[Stored data]
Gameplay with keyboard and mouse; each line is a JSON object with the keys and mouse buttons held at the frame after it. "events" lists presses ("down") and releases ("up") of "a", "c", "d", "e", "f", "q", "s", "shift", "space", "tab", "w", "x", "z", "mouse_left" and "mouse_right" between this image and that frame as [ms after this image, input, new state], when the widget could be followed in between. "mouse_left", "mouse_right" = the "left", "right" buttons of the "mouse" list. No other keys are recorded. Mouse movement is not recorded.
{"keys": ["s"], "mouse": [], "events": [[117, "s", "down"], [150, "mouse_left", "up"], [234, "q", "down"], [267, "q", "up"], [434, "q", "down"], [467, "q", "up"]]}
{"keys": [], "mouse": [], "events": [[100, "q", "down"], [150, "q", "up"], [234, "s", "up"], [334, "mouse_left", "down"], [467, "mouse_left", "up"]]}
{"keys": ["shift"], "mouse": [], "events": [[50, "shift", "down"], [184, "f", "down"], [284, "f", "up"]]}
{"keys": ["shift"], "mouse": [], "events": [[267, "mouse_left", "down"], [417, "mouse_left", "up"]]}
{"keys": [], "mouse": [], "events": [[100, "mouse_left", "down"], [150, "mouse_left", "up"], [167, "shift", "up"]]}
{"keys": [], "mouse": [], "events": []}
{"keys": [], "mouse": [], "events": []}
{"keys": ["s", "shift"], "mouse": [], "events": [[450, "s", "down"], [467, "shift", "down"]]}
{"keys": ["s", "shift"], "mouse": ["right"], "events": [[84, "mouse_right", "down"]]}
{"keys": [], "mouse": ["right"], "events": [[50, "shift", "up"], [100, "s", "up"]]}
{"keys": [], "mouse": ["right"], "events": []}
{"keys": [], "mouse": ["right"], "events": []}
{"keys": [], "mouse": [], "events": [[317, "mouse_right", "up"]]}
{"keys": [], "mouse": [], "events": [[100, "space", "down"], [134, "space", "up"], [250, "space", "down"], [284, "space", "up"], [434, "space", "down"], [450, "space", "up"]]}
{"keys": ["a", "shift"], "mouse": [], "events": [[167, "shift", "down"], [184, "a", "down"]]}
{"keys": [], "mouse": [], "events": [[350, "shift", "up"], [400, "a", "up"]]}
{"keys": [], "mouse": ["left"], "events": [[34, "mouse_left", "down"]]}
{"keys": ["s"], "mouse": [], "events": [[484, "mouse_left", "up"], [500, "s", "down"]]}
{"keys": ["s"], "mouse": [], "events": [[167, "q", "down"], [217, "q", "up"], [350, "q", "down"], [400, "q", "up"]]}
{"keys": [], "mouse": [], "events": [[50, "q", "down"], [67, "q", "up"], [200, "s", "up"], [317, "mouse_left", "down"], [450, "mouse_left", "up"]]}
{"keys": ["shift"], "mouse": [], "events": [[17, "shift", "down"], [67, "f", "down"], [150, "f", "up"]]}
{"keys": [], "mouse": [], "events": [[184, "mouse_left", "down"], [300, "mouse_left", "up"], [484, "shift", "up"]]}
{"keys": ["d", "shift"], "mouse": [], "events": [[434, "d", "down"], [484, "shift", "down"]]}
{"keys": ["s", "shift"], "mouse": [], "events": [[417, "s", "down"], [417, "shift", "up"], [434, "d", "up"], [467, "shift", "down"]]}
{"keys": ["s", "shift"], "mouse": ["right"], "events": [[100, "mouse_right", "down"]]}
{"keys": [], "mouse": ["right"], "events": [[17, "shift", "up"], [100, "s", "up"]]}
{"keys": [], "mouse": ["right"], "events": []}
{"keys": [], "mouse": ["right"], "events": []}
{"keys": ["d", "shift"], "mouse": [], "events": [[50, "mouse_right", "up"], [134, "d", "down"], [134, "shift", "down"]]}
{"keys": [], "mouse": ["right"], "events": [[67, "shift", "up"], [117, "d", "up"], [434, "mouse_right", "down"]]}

● **Work item**: Each line of the data should be transcribed exactly.

● **Solved exercise**:
Gameplay with keyboard and mouse; each line is a JSON object with the keys and mouse buttons held at the frame after it. "events" lists presses ("down") and releases ("up") of "a", "c", "d", "e", "f", "q", "s", "shift", "space", "tab", "w", "x", "z", "mouse_left" and "mouse_right" between this image and that frame as [ms after this image, input, new state], when the widget could be followed in between. "mouse_left", "mouse_right" = the "left", "right" buttons of the "mouse" list. No other keys are recorded. Mouse movement is not recorded.
{"keys": ["s"], "mouse": [], "events": [[117, "s", "down"], [150, "mouse_left", "up"], [234, "q", "down"], [267, "q", "up"], [434, "q", "down"], [467, "q", "up"]]}
{"keys": [], "mouse": [], "events": [[100, "q", "down"], [150, "q", "up"], [234, "s", "up"], [334, "mouse_left", "down"], [467, "mouse_left", "up"]]}
{"keys": ["shift"], "mouse": [], "events": [[50, "shift", "down"], [184, "f", "down"], [284, "f", "up"]]}
{"keys": ["shift"], "mouse": [], "events": [[267, "mouse_left", "down"], [417, "mouse_left", "up"]]}
{"keys": [], "mouse": [], "events": [[100, "mouse_left", "down"], [150, "mouse_left", "up"], [167, "shift", "up"]]}
{"keys": [], "mouse": [], "events": []}
{"keys": [], "mouse": [], "events": []}
{"keys": ["s", "shift"], "mouse": [], "events": [[450, "s", "down"], [467, "shift", "down"]]}
{"keys": ["s", "shift"], "mouse": ["right"], "events": [[84, "mouse_right", "down"]]}
{"keys": [], "mouse": ["right"], "events": [[50, "shift", "up"], [100, "s", "up"]]}
{"keys": [], "mouse": ["right"], "events": []}
{"keys": [], "mouse": ["right"], "events": []}
{"keys": [], "mouse": [], "events": [[317, "mouse_right", "up"]]}
{"keys": [], "mouse": [], "events": [[100, "space", "down"], [134, "space", "up"], [250, "space", "down"], [284, "space", "up"], [434, "space", "down"], [450, "space", "up"]]}
{"keys": ["a", "shift"], "mouse": [], "events": [[167, "shift", "down"], [184, "a", "down"]]}
{"keys": [], "mouse": [], "events": [[350, "shift", "up"], [400, "a", "up"]]}
{"keys": [], "mouse": ["left"], "events": [[34, "mouse_left", "down"]]}
{"keys": ["s"], "mouse": [], "events": [[484, "mouse_left", "up"], [500, "s", "down"]]}
{"keys": ["s"], "mouse": [], "events": [[167, "q", "down"], [217, "q", "up"], [350, "q", "down"], [400, "q", "up"]]}
{"keys": [], "mouse": [], "events": [[50, "q", "down"], [67, "q", "up"], [200, "s", "up"], [317, "mouse_left", "down"], [450, "mouse_left", "up"]]}
{"keys": ["shift"], "mouse": [], "events": [[17, "shift", "down"], [67, "f", "down"], [150, "f", "up"]]}
{"keys": [], "mouse": [], "events": [[184, "mouse_left", "down"], [300, "mouse_left", "up"], [484, "shift", "up"]]}
{"keys": ["d", "shift"], "mouse": [], "events": [[434, "d", "down"], [484, "shift", "down"]]}
{"keys": ["s", "shift"], "mouse": [], "events": [[417, "s", "down"], [417, "shift", "up"], [434, "d", "up"], [467, "shift", "down"]]}
{"keys": ["s", "shift"], "mouse": ["right"], "events": [[100, "mouse_right", "down"]]}
{"keys": [], "mouse": ["right"], "events": [[17, "shift", "up"], [100, "s", "up"]]}
{"keys": [], "mouse": ["right"], "events": []}
{"keys": [], "mouse": ["right"], "events": []}
{"keys": ["d", "shift"], "mouse": [], "events": [[50, "mouse_right", "up"], [134, "d", "down"], [134, "shift", "down"]]}
{"keys": [], "mouse": ["right"], "events": [[67, "shift", "up"], [117, "d", "up"], [434, "mouse_right", "down"]]}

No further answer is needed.